Who’s calling or whose calling?

This first entry is a full blown shout-out to a voice I encountered in 1999 in an English bookstore in Zurich, Switzerland.  The title of the book is Callings and its author is Gregg Levoy.  Nearly a decade and a half hence, I can safely say that no other book has so pervasively influenced my thinking and doing as this one.  Not surprisingly, the art of listening to and following calls stands at the core of this remarkable resource.

Since I first read the book I have listened to and followed several calls: to leave my competitive running career behind, to remarry, to have a second child, to take some surprising professional risks, to pursue training as a coach, to go back to grad school, to make productive communication my personal life priority.  Recognizing the ongoing dialogue between my calls and the responses I muster has been among the most edifying discoveries of my adult development.

Levoy describes the myriad ways in which our calls make themselves known to us: hints from our closest friends and colleagues, recurring dreams, unanticipated synergies, ongoing issues waiting for resolution, real conflict, or messages that come in the silence of meditation.  How we acknowledge, process and ultimately respond to these signposts makes up the stuff of life’s adventure.  He writes:

“Calls are essentially questions.

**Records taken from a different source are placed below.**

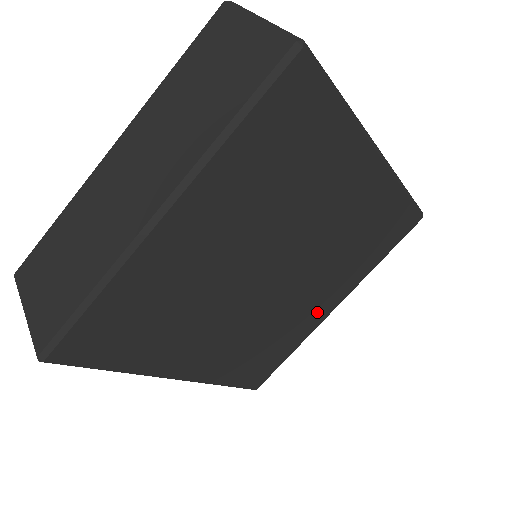
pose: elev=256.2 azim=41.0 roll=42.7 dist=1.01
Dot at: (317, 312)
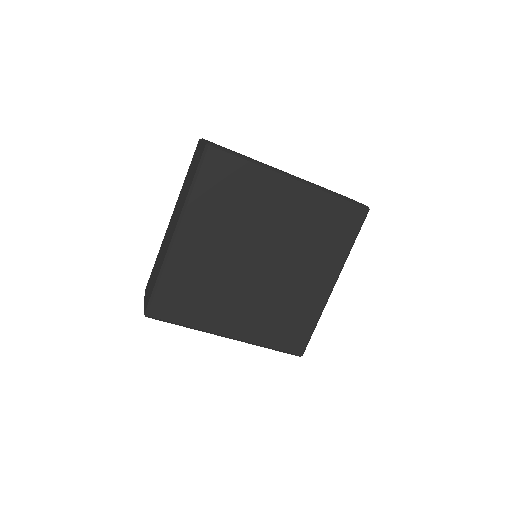
Dot at: (317, 289)
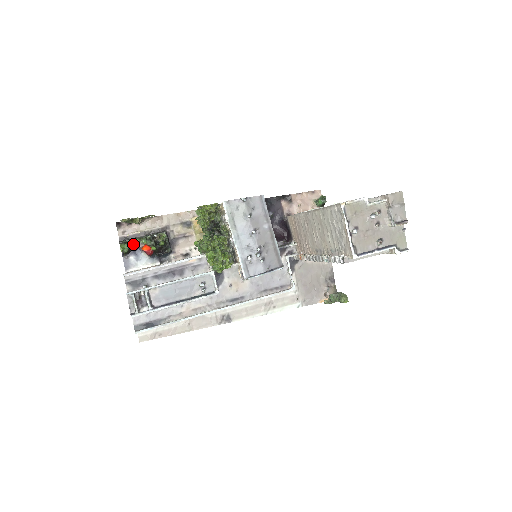
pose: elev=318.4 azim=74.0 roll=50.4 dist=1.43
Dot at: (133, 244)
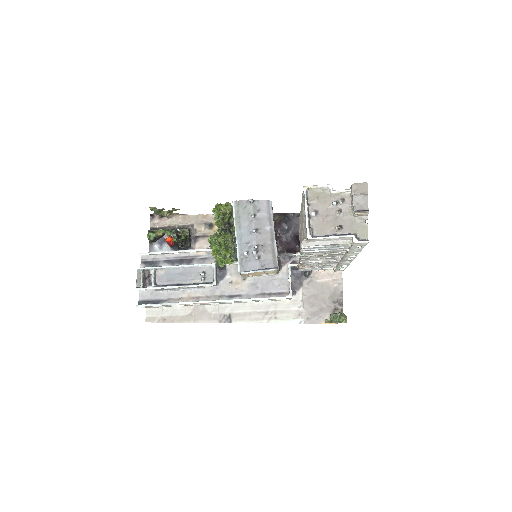
Dot at: (159, 234)
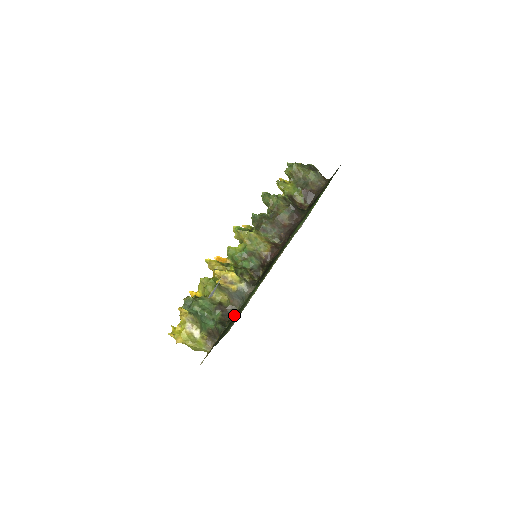
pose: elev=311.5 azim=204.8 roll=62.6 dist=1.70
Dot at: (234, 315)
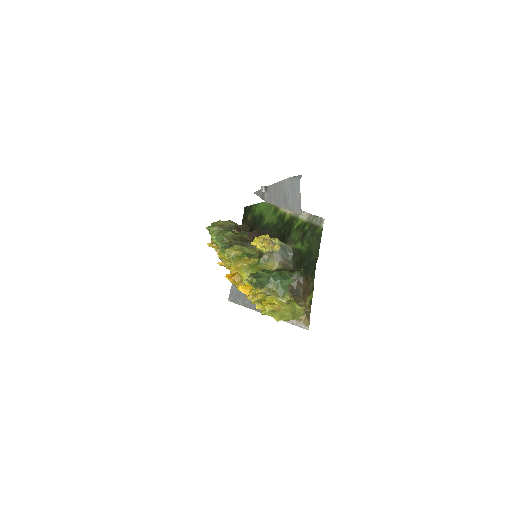
Dot at: (294, 269)
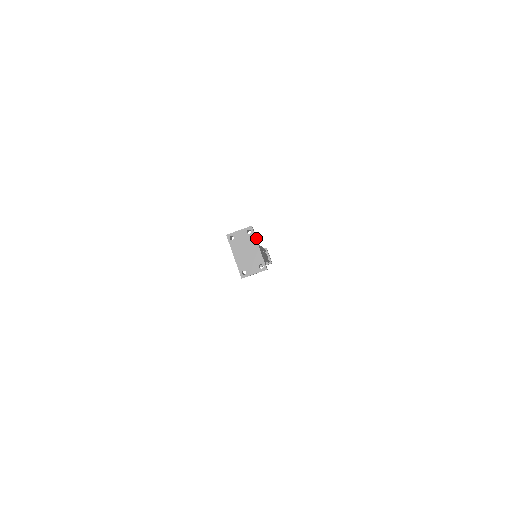
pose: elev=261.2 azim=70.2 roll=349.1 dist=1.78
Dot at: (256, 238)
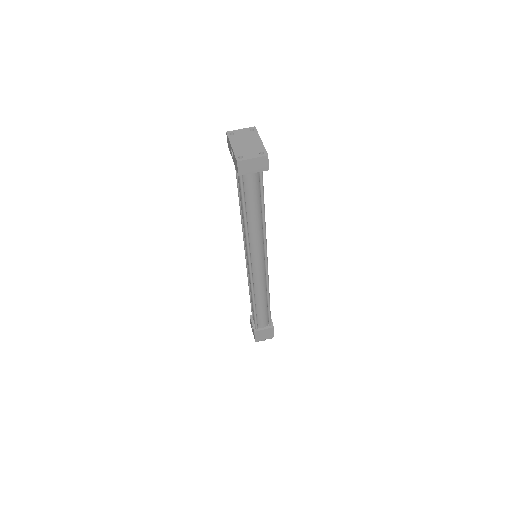
Dot at: occluded
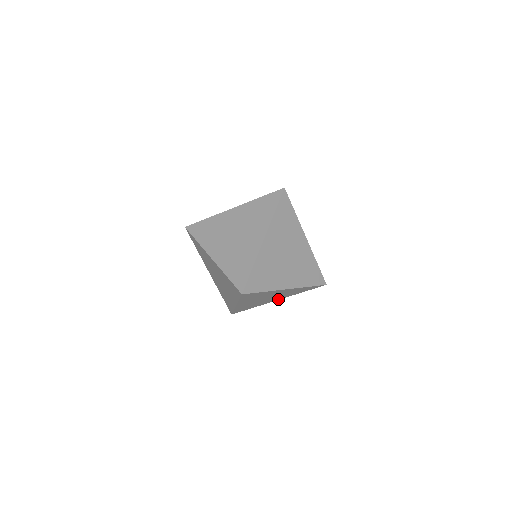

They aren’t questions you necessarily need to answer outright; they are questions to which you need to respond, expose yourself, and kneel before. You don’t want an answer you can put in a box and set on a shelf. You want a question that will become a chariot to carry you across the breadth of life, a question that will offer you a lifetime of pondering, that will lead you toward what you need to know for your integrity, draw you to what you need for your journey and help you understand what it means to burst at the seams.  These questions will also lead you to others whose lives are propelled by the same questions and from them you will receive ‘oh, never an answer,’ as writer PL Travers says, ‘but a spark of instructive fire.’”(p. 6)

Is this blog my calling?

Not directly. It is, however, a response to a deeper calling to express myself through writing – and that means writing that others can see, interpret and respond to, not the closet kind of writing I’ve done plenty of over the years.  In the act, I acknowledge the need to reach outside myself to share my musings and ideas.

That said, I ask you: What do you need to know for your integrity? Which calling is yours today and how will you respond?

Peace in inquiry,

Sherri

Gregg Levoy, Callings: Finding and Following an Authentic Life. New York: Three Rivers Press 1997.

One thought on “Who’s calling or whose calling?

  1. Already planning to pass this along! Beautiful, full of care and thought…and always timely. Thank you, Sherri.